We’re not even done outlining this either. According to the New York Times, “[U]nder the new rules, if analysts stumble across evidence that an American has committed any crime, they will send it to the Justice Department.”  Translation: information collected without a warrant or formal court involvement- allegedly for foreign intelligence purposes with little to no privacy protections- can be accessed, raw and unfiltered, by any intelligence agency and passed along to domestic law enforcement agencies to prosecute Americans.

I can hear the commentators already. If you didn’t do anything wrong, what do you have to hide? But if that’s what you’re thinking, you’re obviously missing the bigger picture here. The NSA’s massive database inevitably includes vast amounts of any American’s communications- collected when they speak to people overseas, when they go abroad themselves, or even if their domestic communications are simply routed abroad. No one denies that the NSA needs surveillance powers in order to properly evaluate national security threats, but the point of previous limitations was to screen and remove unrelated and identifying personal information before passing that data along. With these new stipulations, law enforcement could, with very little effort, search Americans’ private information for evidence of anything that might be legally questionable without going to a judge. Privacy activists have been protesting this very issue, with some media calling this the “backdoor search loophole.”

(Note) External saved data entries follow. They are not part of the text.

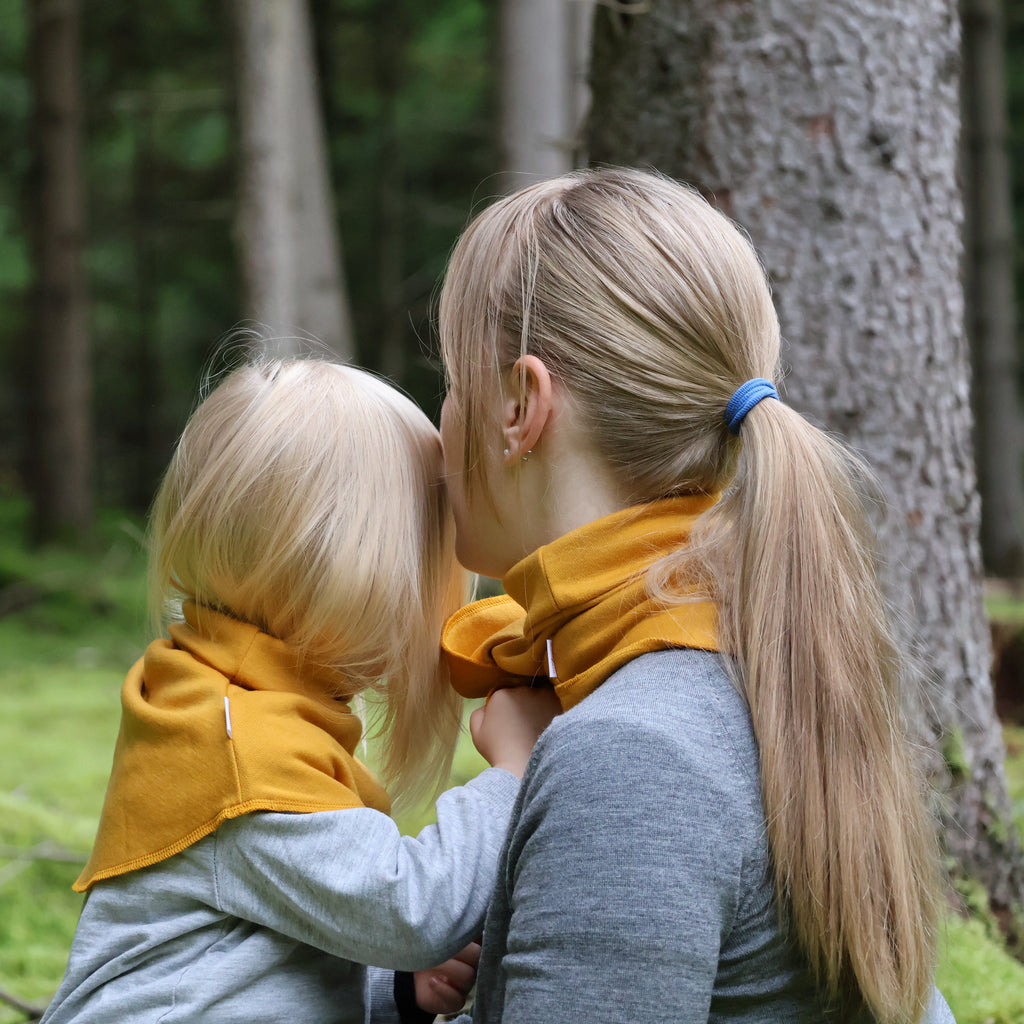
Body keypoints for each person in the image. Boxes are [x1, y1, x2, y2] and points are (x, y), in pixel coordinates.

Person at [436, 167, 956, 1024]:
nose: (437, 426)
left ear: (521, 405)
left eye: (453, 380)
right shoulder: (770, 659)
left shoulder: (632, 754)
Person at [41, 358, 559, 1024]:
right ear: (354, 571)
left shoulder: (225, 700)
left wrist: (397, 991)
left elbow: (246, 968)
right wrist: (516, 770)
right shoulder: (238, 752)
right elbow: (413, 914)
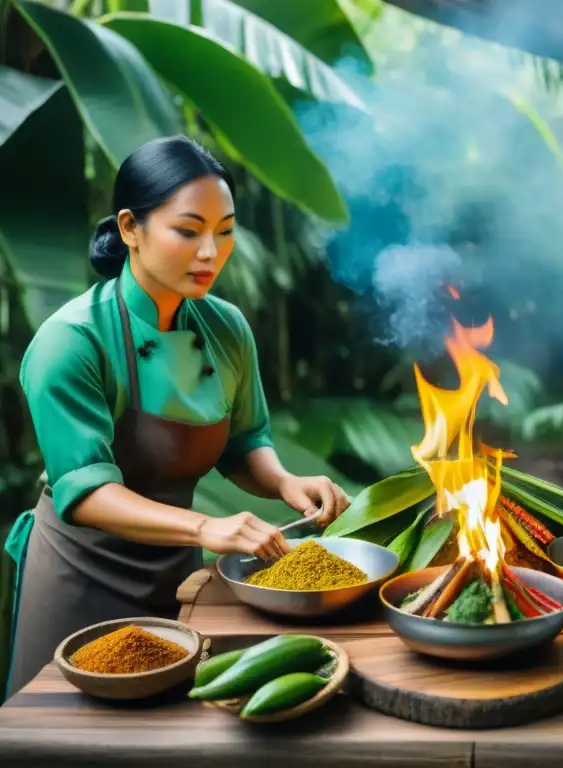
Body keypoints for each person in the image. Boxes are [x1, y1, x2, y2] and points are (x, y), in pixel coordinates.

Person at [3, 136, 350, 698]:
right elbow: (85, 493)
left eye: (225, 230)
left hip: (177, 579)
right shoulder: (71, 342)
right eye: (188, 231)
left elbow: (244, 442)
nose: (211, 252)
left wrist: (285, 481)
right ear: (130, 228)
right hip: (79, 577)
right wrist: (207, 528)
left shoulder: (226, 327)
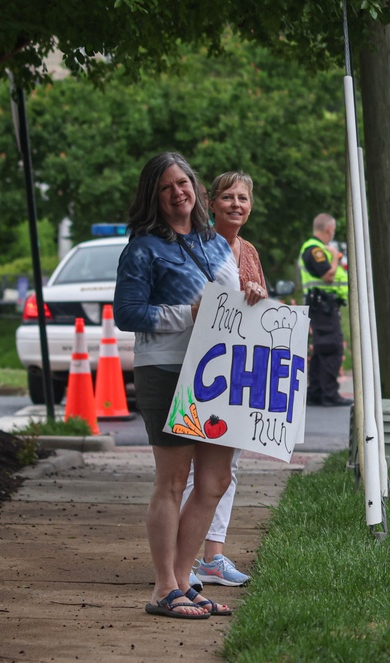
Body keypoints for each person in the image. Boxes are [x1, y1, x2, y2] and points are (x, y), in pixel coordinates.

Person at [114, 152, 258, 619]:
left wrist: (252, 296)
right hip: (167, 370)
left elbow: (233, 304)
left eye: (184, 183)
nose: (179, 192)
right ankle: (163, 588)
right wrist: (186, 314)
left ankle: (184, 580)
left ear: (195, 189)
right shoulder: (143, 248)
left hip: (218, 371)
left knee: (215, 481)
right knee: (173, 481)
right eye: (167, 186)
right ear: (154, 196)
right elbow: (127, 314)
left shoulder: (215, 244)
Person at [183, 171, 265, 591]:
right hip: (200, 366)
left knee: (227, 468)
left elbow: (259, 311)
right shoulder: (198, 246)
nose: (237, 204)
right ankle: (185, 561)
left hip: (237, 370)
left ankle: (213, 556)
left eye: (244, 198)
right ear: (211, 203)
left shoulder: (248, 251)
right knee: (196, 468)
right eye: (229, 197)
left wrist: (256, 294)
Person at [300, 213, 353, 407]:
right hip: (323, 305)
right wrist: (334, 259)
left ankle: (316, 391)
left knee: (322, 348)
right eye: (333, 231)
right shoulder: (316, 250)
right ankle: (329, 394)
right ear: (329, 229)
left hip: (323, 304)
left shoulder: (315, 248)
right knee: (332, 347)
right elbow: (328, 276)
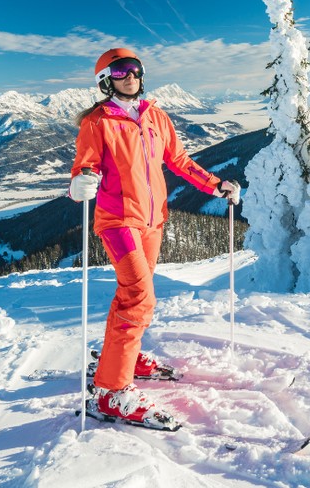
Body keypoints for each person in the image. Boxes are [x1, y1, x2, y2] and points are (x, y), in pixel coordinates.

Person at [68, 47, 240, 429]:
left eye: (134, 68)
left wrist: (217, 186)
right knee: (139, 296)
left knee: (131, 295)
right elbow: (85, 166)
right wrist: (80, 183)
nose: (129, 75)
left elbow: (179, 162)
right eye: (120, 71)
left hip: (152, 222)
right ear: (105, 80)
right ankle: (112, 392)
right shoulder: (98, 122)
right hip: (118, 220)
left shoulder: (156, 116)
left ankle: (123, 357)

So much for innocent until proven guilty. Essentially, any agency that has responsibilities for prosecuting domestic crimes, regulating financial policy, and enforcing immigration laws now has access to a wealth of personal information that could be misused. This is another step in the attack against our democratic rights, creating an opportunity for an already flawed justice system to start targeting and imprisoning American citizens without allowing them proper legal rights. This is a turn towards a more authoritarian form of rule. I hate to bring up such a cliche example, but it seems like we’re truly treading the path towards a real Big Brother scenario. And with Trump’s inauguration taking place this week, who has already demonstrated his lack of concern towards law and protecting American populations, this mass state spying tool is incredibly dangerous. Now that its powers have been expanded, privacy will be almost non-existent. This can only spell catastrophe.